# What the task asks
Turn every line of the items below into a numbered list, and skip any blank lines.

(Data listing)
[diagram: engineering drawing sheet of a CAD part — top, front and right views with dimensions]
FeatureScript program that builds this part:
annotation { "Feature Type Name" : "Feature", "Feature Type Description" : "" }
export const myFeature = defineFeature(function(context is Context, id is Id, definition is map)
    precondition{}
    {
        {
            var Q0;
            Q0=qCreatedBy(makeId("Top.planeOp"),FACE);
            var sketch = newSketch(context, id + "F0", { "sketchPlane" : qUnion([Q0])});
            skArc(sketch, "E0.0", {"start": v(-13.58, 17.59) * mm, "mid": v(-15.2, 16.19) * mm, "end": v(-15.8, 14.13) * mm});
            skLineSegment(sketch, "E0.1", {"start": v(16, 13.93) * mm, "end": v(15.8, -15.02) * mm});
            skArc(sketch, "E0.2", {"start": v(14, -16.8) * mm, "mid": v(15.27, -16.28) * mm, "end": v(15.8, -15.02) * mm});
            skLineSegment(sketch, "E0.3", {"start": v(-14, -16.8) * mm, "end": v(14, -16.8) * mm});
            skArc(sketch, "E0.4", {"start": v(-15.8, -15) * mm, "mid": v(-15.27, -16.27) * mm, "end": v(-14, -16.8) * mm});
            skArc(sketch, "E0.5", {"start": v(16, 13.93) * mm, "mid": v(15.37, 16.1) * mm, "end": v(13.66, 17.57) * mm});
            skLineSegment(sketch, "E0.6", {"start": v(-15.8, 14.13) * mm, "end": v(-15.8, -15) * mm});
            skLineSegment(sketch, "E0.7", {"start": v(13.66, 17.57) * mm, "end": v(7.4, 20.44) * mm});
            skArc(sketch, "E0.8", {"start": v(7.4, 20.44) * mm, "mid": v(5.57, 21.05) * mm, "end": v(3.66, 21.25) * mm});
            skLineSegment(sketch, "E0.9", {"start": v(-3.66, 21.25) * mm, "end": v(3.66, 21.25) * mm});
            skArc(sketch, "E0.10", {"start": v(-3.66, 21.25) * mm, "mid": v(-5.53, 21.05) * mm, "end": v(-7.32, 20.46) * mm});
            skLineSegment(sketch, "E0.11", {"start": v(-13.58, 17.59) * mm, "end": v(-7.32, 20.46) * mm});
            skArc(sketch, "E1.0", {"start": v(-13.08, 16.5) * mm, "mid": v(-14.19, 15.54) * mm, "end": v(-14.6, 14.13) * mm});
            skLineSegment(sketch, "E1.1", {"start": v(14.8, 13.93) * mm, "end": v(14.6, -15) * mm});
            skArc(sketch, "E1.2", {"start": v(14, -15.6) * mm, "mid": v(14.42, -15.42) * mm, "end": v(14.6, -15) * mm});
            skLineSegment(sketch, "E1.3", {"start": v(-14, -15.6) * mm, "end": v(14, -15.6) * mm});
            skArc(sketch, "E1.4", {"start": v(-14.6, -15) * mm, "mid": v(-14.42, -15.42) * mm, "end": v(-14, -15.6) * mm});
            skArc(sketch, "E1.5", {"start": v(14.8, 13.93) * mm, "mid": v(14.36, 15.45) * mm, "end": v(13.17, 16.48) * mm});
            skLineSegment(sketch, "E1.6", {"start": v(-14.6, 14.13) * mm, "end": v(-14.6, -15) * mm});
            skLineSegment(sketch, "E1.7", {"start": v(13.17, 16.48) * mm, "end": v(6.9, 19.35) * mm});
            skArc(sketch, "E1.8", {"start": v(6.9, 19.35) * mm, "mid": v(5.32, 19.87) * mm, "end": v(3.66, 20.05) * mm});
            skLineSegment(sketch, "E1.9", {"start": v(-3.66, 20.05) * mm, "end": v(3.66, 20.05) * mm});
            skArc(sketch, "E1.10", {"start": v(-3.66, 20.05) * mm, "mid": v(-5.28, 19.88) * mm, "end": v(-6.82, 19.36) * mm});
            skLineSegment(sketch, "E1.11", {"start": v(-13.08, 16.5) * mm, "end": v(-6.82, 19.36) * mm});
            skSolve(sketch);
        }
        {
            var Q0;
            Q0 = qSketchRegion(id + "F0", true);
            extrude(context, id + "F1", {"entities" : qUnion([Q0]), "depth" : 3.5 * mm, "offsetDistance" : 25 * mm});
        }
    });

# Final result
1. [diagram: engineering drawing sheet of a CAD part — top, front and right views with dimensions]
2. FeatureScript program that builds this part:
3. annotation { "Feature Type Name" : "Feature", "Feature Type Description" : "" }
4. export const myFeature = defineFeature(function(context is Context, id is Id, definition is map)
5.     precondition{}
6.     {
7.         {
8.             var Q0;
9.             Q0=qCreatedBy(makeId("Top.planeOp"),FACE);
10.             var sketch = newSketch(context, id + "F0", { "sketchPlane" : qUnion([Q0])});
11.             skArc(sketch, "E0.0", {"start": v(-13.58, 17.59) * mm, "mid": v(-15.2, 16.19) * mm, "end": v(-15.8, 14.13) * mm});
12.             skLineSegment(sketch, "E0.1", {"start": v(16, 13.93) * mm, "end": v(15.8, -15.02) * mm});
13.             skArc(sketch, "E0.2", {"start": v(14, -16.8) * mm, "mid": v(15.27, -16.28) * mm, "end": v(15.8, -15.02) * mm});
14.             skLineSegment(sketch, "E0.3", {"start": v(-14, -16.8) * mm, "end": v(14, -16.8) * mm});
15.             skArc(sketch, "E0.4", {"start": v(-15.8, -15) * mm, "mid": v(-15.27, -16.27) * mm, "end": v(-14, -16.8) * mm});
16.             skArc(sketch, "E0.5", {"start": v(16, 13.93) * mm, "mid": v(15.37, 16.1) * mm, "end": v(13.66, 17.57) * mm});
17.             skLineSegment(sketch, "E0.6", {"start": v(-15.8, 14.13) * mm, "end": v(-15.8, -15) * mm});
18.             skLineSegment(sketch, "E0.7", {"start": v(13.66, 17.57) * mm, "end": v(7.4, 20.44) * mm});
19.             skArc(sketch, "E0.8", {"start": v(7.4, 20.44) * mm, "mid": v(5.57, 21.05) * mm, "end": v(3.66, 21.25) * mm});
20.             skLineSegment(sketch, "E0.9", {"start": v(-3.66, 21.25) * mm, "end": v(3.66, 21.25) * mm});
21.             skArc(sketch, "E0.10", {"start": v(-3.66, 21.25) * mm, "mid": v(-5.53, 21.05) * mm, "end": v(-7.32, 20.46) * mm});
22.             skLineSegment(sketch, "E0.11", {"start": v(-13.58, 17.59) * mm, "end": v(-7.32, 20.46) * mm});
23.             skArc(sketch, "E1.0", {"start": v(-13.08, 16.5) * mm, "mid": v(-14.19, 15.54) * mm, "end": v(-14.6, 14.13) * mm});
24.             skLineSegment(sketch, "E1.1", {"start": v(14.8, 13.93) * mm, "end": v(14.6, -15) * mm});
25.             skArc(sketch, "E1.2", {"start": v(14, -15.6) * mm, "mid": v(14.42, -15.42) * mm, "end": v(14.6, -15) * mm});
26.             skLineSegment(sketch, "E1.3", {"start": v(-14, -15.6) * mm, "end": v(14, -15.6) * mm});
27.             skArc(sketch, "E1.4", {"start": v(-14.6, -15) * mm, "mid": v(-14.42, -15.42) * mm, "end": v(-14, -15.6) * mm});
28.             skArc(sketch, "E1.5", {"start": v(14.8, 13.93) * mm, "mid": v(14.36, 15.45) * mm, "end": v(13.17, 16.48) * mm});
29.             skLineSegment(sketch, "E1.6", {"start": v(-14.6, 14.13) * mm, "end": v(-14.6, -15) * mm});
30.             skLineSegment(sketch, "E1.7", {"start": v(13.17, 16.48) * mm, "end": v(6.9, 19.35) * mm});
31.             skArc(sketch, "E1.8", {"start": v(6.9, 19.35) * mm, "mid": v(5.32, 19.87) * mm, "end": v(3.66, 20.05) * mm});
32.             skLineSegment(sketch, "E1.9", {"start": v(-3.66, 20.05) * mm, "end": v(3.66, 20.05) * mm});
33.             skArc(sketch, "E1.10", {"start": v(-3.66, 20.05) * mm, "mid": v(-5.28, 19.88) * mm, "end": v(-6.82, 19.36) * mm});
34.             skLineSegment(sketch, "E1.11", {"start": v(-13.08, 16.5) * mm, "end": v(-6.82, 19.36) * mm});
35.             skSolve(sketch);
36.         }
37.         {
38.             var Q0;
39.             Q0 = qSketchRegion(id + "F0", true);
40.             extrude(context, id + "F1", {"entities" : qUnion([Q0]), "depth" : 3.5 * mm, "offsetDistance" : 25 * mm});
41.         }
42.     });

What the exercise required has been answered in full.